Well here is the update. It's been two and a half weeks and the moss is not only fully rooted, it's also grown a good amount! I am going to Flood the tank today and turn the lights out for the next full week and do 50% water changes to help with the ammonia from the Ada Aqua soil since I have so much of it.( lowest point in the tank has 3inches of soil and highest has 7inches). After this I will be planting hopefully next week if the plant end up coming in, waiting on the distributor to call me back with info on if he will have everything in stock for the shipment since I ordered it two weeks ago. I plan to just do like two or three 50% water changes once the plants are planted and do this for like two weeks at most the. Go to one water change a week. Probably not going to dose half the ei ferts since half them are already rich in the Ada soil. 

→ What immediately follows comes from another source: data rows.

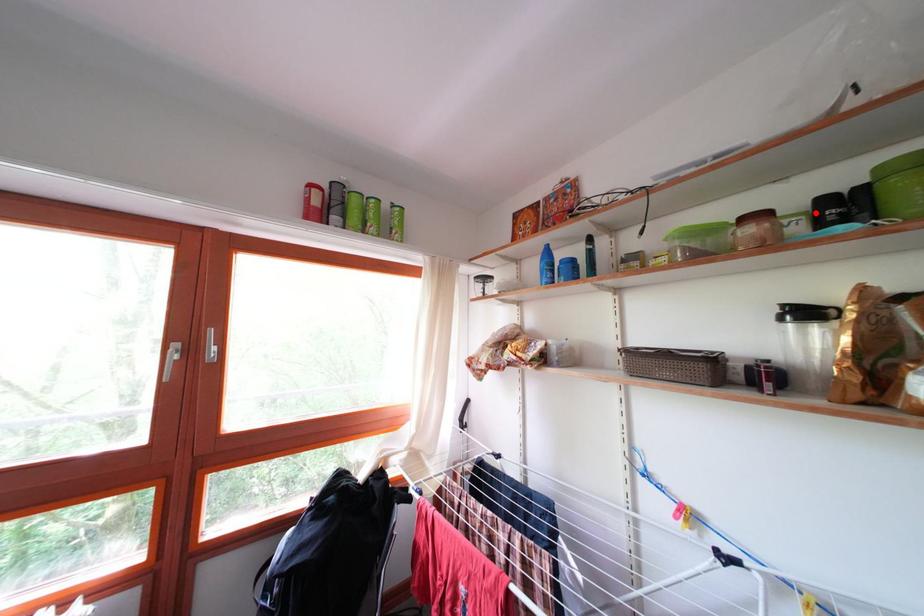
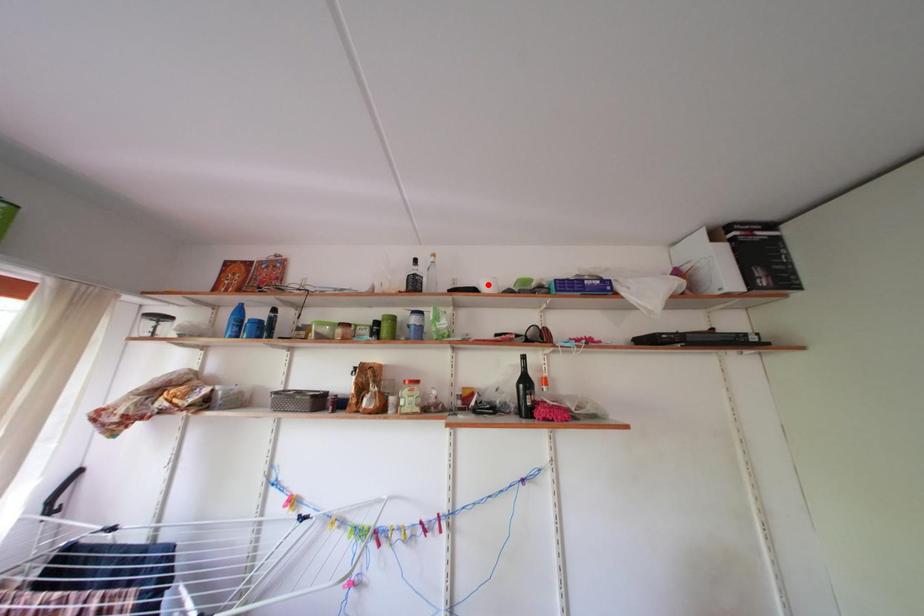
I am providing you with two images of the same scene from different viewpoints. A red point is marked on the first image and another point is marked on the second image. Do the highlighted points in image1 and image2 indicate the same real-world spot?

No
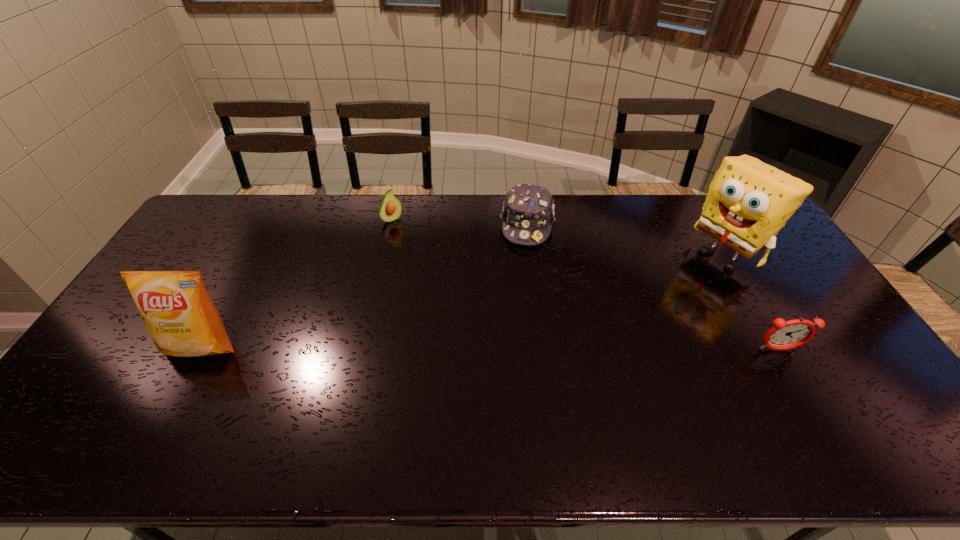
Where is `free spot on the desktop that is between the leftmost object and the alarm clock and is positioned on the cut side of the fourth object from right to left`? This screenshot has width=960, height=540. free spot on the desktop that is between the leftmost object and the alarm clock and is positioned on the cut side of the fourth object from right to left is located at coordinates (513, 348).

Identify the location of free space on the desktop that is between the crisp (potato chip) and the alarm clock and is positioned on the face of the sponge. (574, 349).

Find the location of a particular element. This screenshot has width=960, height=540. free spot on the desktop that is between the fourth shortest object and the alarm clock and is positioned on the front-facing side of the third object from right to left is located at coordinates (512, 348).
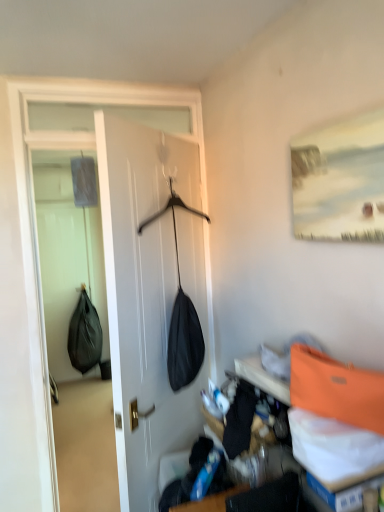
Question: Considering the positions of orange fabric shoulder bag at upper right, marked as the first shoulder bag in a right-to-left arrangement, and black matte shoulder bag at left, the 1th shoulder bag positioned from the back, in the image, is orange fabric shoulder bag at upper right, marked as the first shoulder bag in a right-to-left arrangement, taller or shorter than black matte shoulder bag at left, the 1th shoulder bag positioned from the back,?

Choices:
 (A) short
 (B) tall

Answer: (A)

Question: Based on their sizes in the image, would you say orange fabric shoulder bag at upper right, the 1th shoulder bag from the top, is bigger or smaller than black matte shoulder bag at left, which ranks as the 1th shoulder bag in left-to-right order?

Choices:
 (A) small
 (B) big

Answer: (A)

Question: Estimate the real-world distances between objects in this image. Which object is closer to the black matte shoulder bag at left, acting as the 1th shoulder bag starting from the bottom?

Choices:
 (A) black fabric bag at center
 (B) matte white painting at upper right
 (C) orange fabric shoulder bag at upper right, marked as the first shoulder bag in a right-to-left arrangement

Answer: (A)

Question: Estimate the real-world distances between objects in this image. Which object is closer to the matte white painting at upper right?

Choices:
 (A) black fabric bag at center
 (B) orange fabric shoulder bag at upper right, placed as the first shoulder bag when sorted from front to back
 (C) black matte shoulder bag at left, acting as the 1th shoulder bag starting from the bottom

Answer: (B)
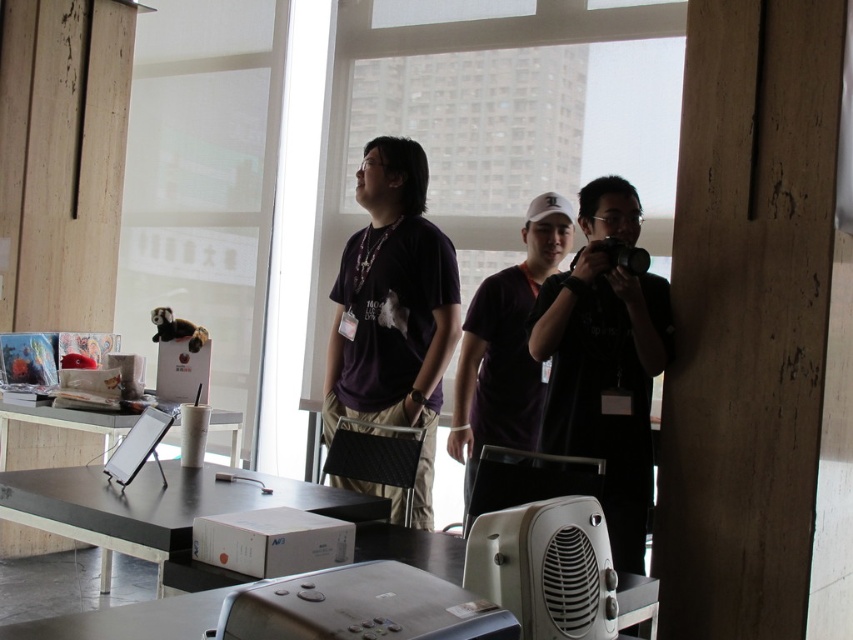
Can you confirm if slate gray plastic projector at lower center is wider than purple matte shirt at center?

No, slate gray plastic projector at lower center is not wider than purple matte shirt at center.

Is point (306, 609) farther from viewer compared to point (469, 385)?

No, it is not.

Image resolution: width=853 pixels, height=640 pixels. What do you see at coordinates (361, 608) in the screenshot? I see `slate gray plastic projector at lower center` at bounding box center [361, 608].

At what (x,y) coordinates should I click in order to perform the action: click on slate gray plastic projector at lower center. Please return your answer as a coordinate pair (x, y). Looking at the image, I should click on (361, 608).

From the picture: Between matte black shirt at center and slate gray plastic projector at lower center, which one is positioned lower?

Positioned lower is slate gray plastic projector at lower center.

I want to click on matte black shirt at center, so click(x=393, y=308).

Where is `matte black shirt at center`? This screenshot has width=853, height=640. matte black shirt at center is located at coordinates 393,308.

Locate an element on the screen. matte black shirt at center is located at coordinates (393, 308).

Does matte black shirt at center have a smaller size compared to purple matte shirt at center?

No.

Between point (341, 300) and point (477, 353), which one is positioned behind?

The point (477, 353) is behind.

Find the location of a particular element. Image resolution: width=853 pixels, height=640 pixels. matte black shirt at center is located at coordinates (393, 308).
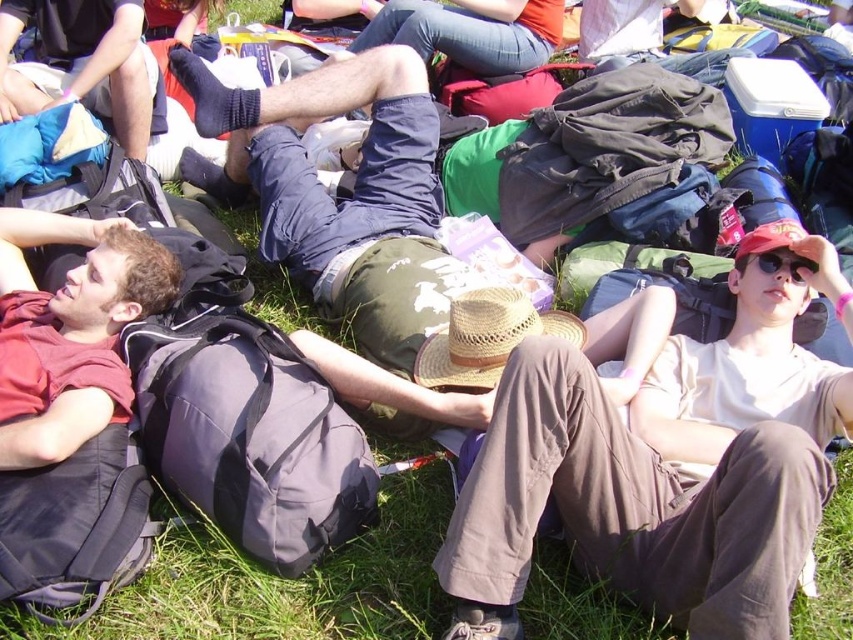
Question: Does matte black socks at upper left appear under matte black sunglasses at center right?

Choices:
 (A) yes
 (B) no

Answer: (B)

Question: Which is nearer to the matte black socks at upper left?

Choices:
 (A) matte black sunglasses at center right
 (B) matte red shirt at left

Answer: (B)

Question: Among these objects, which one is nearest to the camera?

Choices:
 (A) matte red shirt at left
 (B) matte black socks at upper left
 (C) khaki cotton pants at center

Answer: (C)

Question: Can you confirm if matte black socks at upper left is thinner than matte black sunglasses at center right?

Choices:
 (A) no
 (B) yes

Answer: (A)

Question: Can you confirm if matte red shirt at left is positioned to the left of matte black sunglasses at center right?

Choices:
 (A) no
 (B) yes

Answer: (B)

Question: Which is farther from the khaki cotton pants at center?

Choices:
 (A) matte black socks at upper left
 (B) matte black sunglasses at center right

Answer: (A)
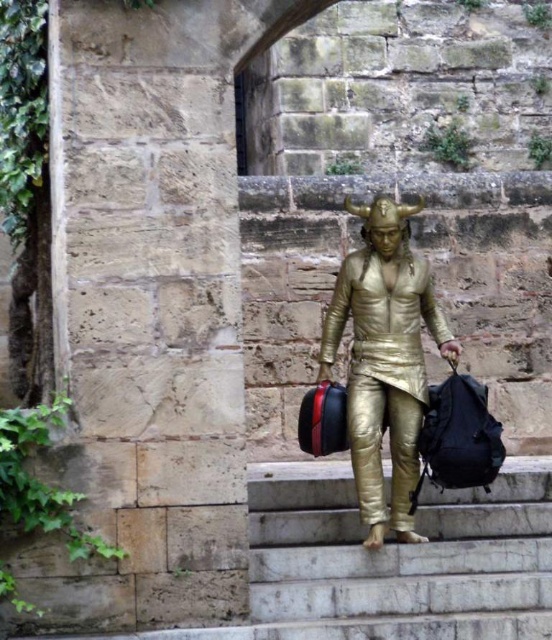
Between gold metallic suit at center and shiny metallic bag at center, which one has more height?

gold metallic suit at center is taller.

Which is more to the right, gold metallic suit at center or shiny metallic bag at center?

Positioned to the right is gold metallic suit at center.

Is point (392, 360) positioned before point (320, 449)?

Yes, it is.

The height and width of the screenshot is (640, 552). Find the location of `gold metallic suit at center`. gold metallic suit at center is located at coordinates (384, 358).

Which is in front, point (321, 372) or point (481, 442)?

Positioned in front is point (481, 442).

This screenshot has width=552, height=640. In order to click on gold metallic suit at center in this screenshot , I will do `click(384, 358)`.

Who is shorter, black fabric backpack at center or shiny metallic bag at center?

Standing shorter between the two is black fabric backpack at center.

Is black fabric backpack at center smaller than shiny metallic bag at center?

Yes.

The width and height of the screenshot is (552, 640). I want to click on black fabric backpack at center, so click(x=459, y=436).

The image size is (552, 640). Identify the location of black fabric backpack at center. (459, 436).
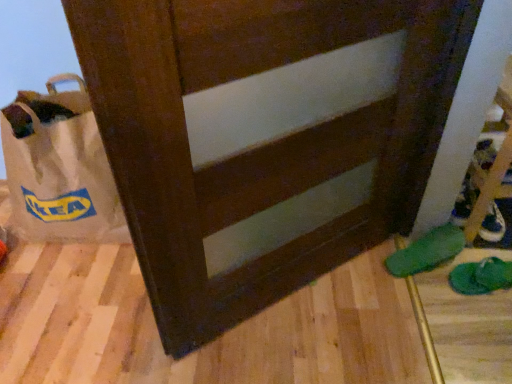
Locate an element on the screen. vacant region in front of white paper bag at left is located at coordinates (71, 304).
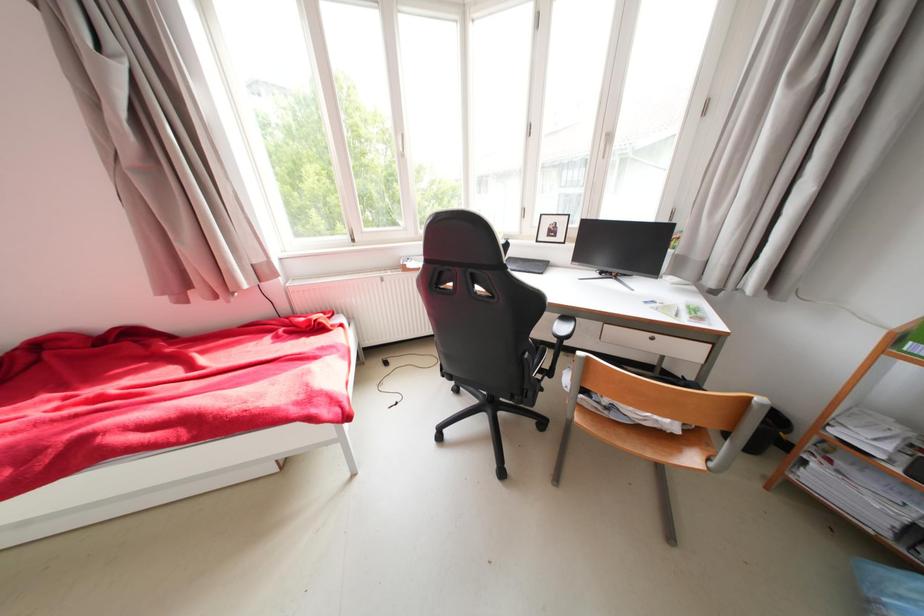
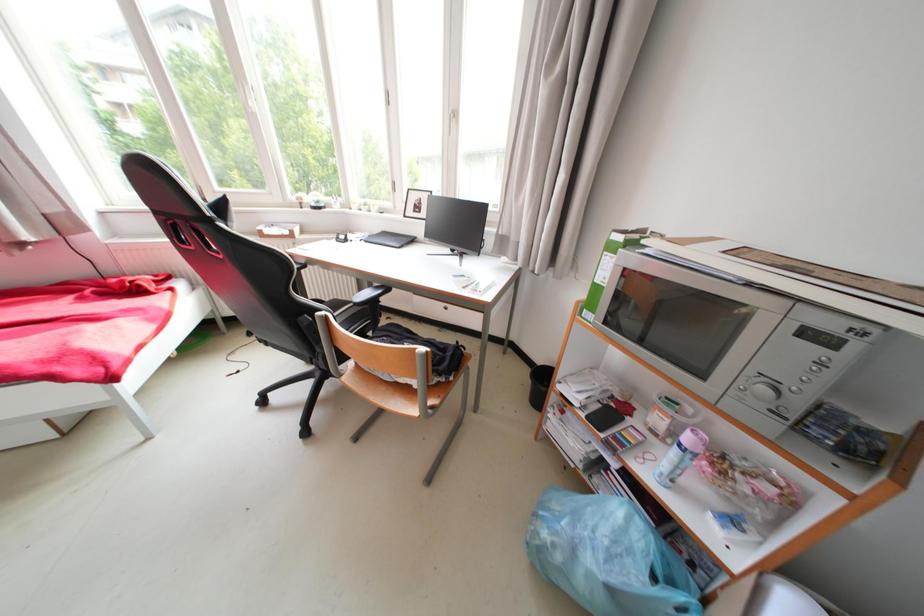
Question: The first image is from the beginning of the video and the second image is from the end. How did the camera likely rotate when shooting the video?

Choices:
 (A) Left
 (B) Right
 (C) Up
 (D) Down

Answer: (B)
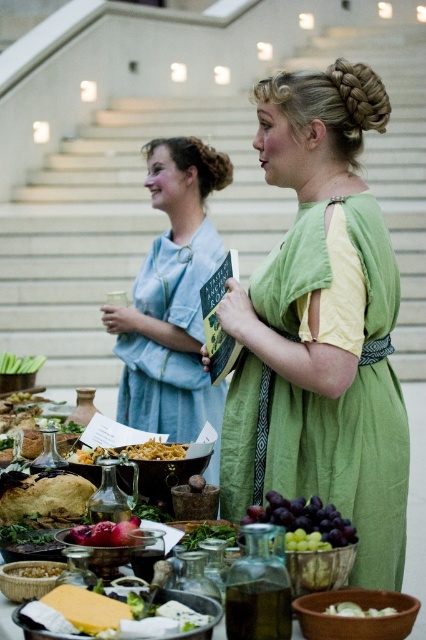
Is point (299, 244) positioned before point (123, 532)?

No.

Can you confirm if green velvet dress at center is positioned above purple matte pomegranate at lower center?

Yes, green velvet dress at center is above purple matte pomegranate at lower center.

Which is in front, point (322, 284) or point (106, 536)?

Point (106, 536)

Identify the location of green velvet dress at center. (321, 326).

Does green velvet dress at center appear on the right side of yellow cheese at lower left?

Correct, you'll find green velvet dress at center to the right of yellow cheese at lower left.

I want to click on green velvet dress at center, so click(x=321, y=326).

Between point (5, 609) and point (324, 508), which one is positioned in front?

Point (5, 609)

Who is shorter, matte glass bowl at center or purple matte grapes at center?

With less height is purple matte grapes at center.

Does point (296, 634) come behind point (253, 509)?

No, it is not.

Where is `matte glass bowl at center`? The height and width of the screenshot is (640, 426). matte glass bowl at center is located at coordinates (416, 502).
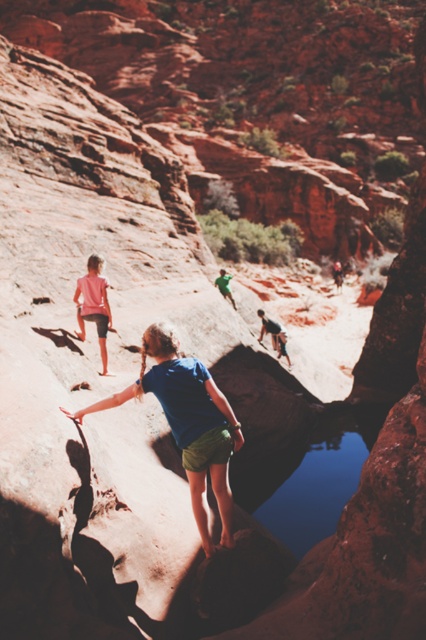
Consider the image. You are a hiker who needs to cross the canyon safely. You see a blue fabric shorts at center and a pink fabric shorts at lower left. Which direction should you move to reach the higher ground?

The blue fabric shorts at center is below the pink fabric shorts at lower left, so to reach higher ground, you should move towards the pink fabric shorts at lower left.

You are a hiker trying to cross the canyon and see the pink fabric shorts at lower left and the smooth gray rock climber at center. Which object is located to the left of the other?

The pink fabric shorts at lower left is positioned on the left side of smooth gray rock climber at center.

You are a photographer positioned at the entrance of the canyon. You want to capture both the blue fabric shorts at center and the pink fabric shorts at lower left in a single shot. Which pair of shorts will appear larger in the photo?

The blue fabric shorts at center will appear larger in the photo because they are closer to the viewer than the pink fabric shorts at lower left.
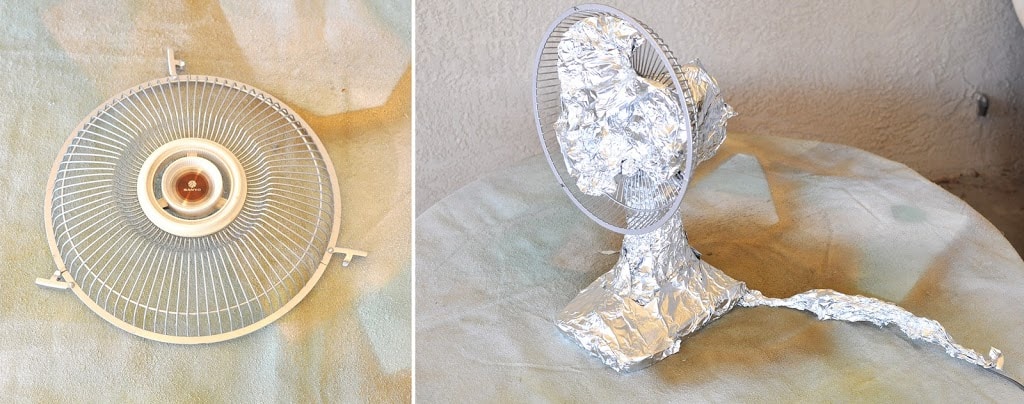
Where is `top of fan`? This screenshot has width=1024, height=404. top of fan is located at coordinates (181, 255).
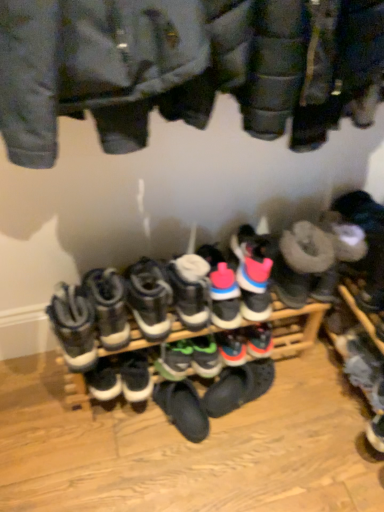
Locate an element on the screen. The width and height of the screenshot is (384, 512). free point in front of rubberized black shoes at center is located at coordinates [190, 461].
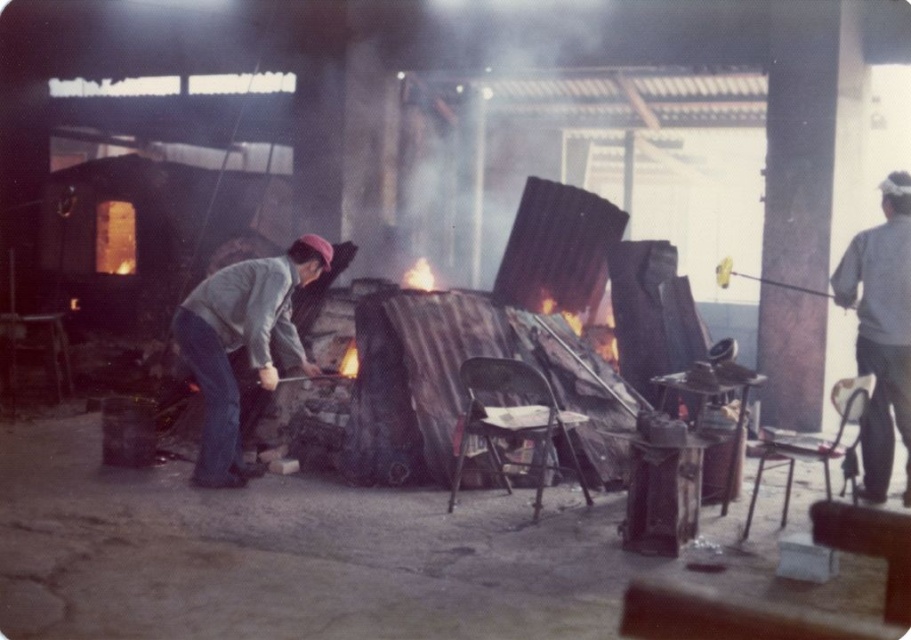
You are a visitor in the workshop and want to approach the gray fabric jacket at center and the gray fabric shirt at right. Which one should you walk towards first to reach the closer one?

You should first approach the gray fabric jacket at center because it is closer to you than the gray fabric shirt at right.

You are standing at the center of the workshop and want to reach the point labeled as point (907, 326). However, there is an obstacle at point (273, 257). Will you have to go around the obstacle to reach your destination?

 not going to lye I think I ordered way more plants then I truly needed :,)!!! Now that my emersed setup have been kicking for four weeks now I really only needed half of what I ordered, but it's w/e just more plants to put in emersed setup . 




Sent from my iPhone using Tapatalk


----------



## Trey Lanier (14 May 2015)

Oh also wanted to thank of groomer for the good info ! This is my first planted tank so, mistakes will happen but research can prevent most of them I hope! Researched for 8months to this day slowly buying items until now!!!! Now it's time for the fun parts to happen XD 


Sent from my iPhone using Tapatalk


----------



## Lindy (15 May 2015)

You don't need to turn the lights off.
And you are welcome.


----------



## Trey Lanier (15 May 2015)

I thought that if I had the lights on that the algae would be everywhere since their is no plants in the tank other than moss? How long would you put the lights on for ? 4hours? 


Sent from my iPhone using Tapatalk


----------



## Lindy (18 May 2015)

Can you reduce the intensity if it is mega watt lighting? I was forgeting this was high tech....When will you set up co2? I'd get it on and play around with co2 and flow to hit all spots of the tank.


----------



## Trey Lanier (18 May 2015)

The lighting is 3 of the kesssil  a160we tuna sun lights. I don't no the exact par lol for where they are at but I would guess about 60-70 par at any point of the tank. One thin I am kinda worried about is the stump being so close to the top of the water that it might get to much light causing algae growth? For my filter it is a hydor 450 which is rated for a 75-125 gallon tank so I have plenty of filtration I think, and in fact I had to close the outlet ball valve a little to slow down the flow because it was trying up the substrate making large dips in it. I also have the surface skimmer which is on the opposite side of the outflow on the back side so that it is making a large oval flow around the whole tank. Also I plan to plant this week or next week. Still waiting for all the plants...... 


Sent from my iPhone using Tapatalk


----------



## Trey Lanier (18 May 2015)

Won't let me post a video -_- 


Sent from my iPhone using Tapatalk


----------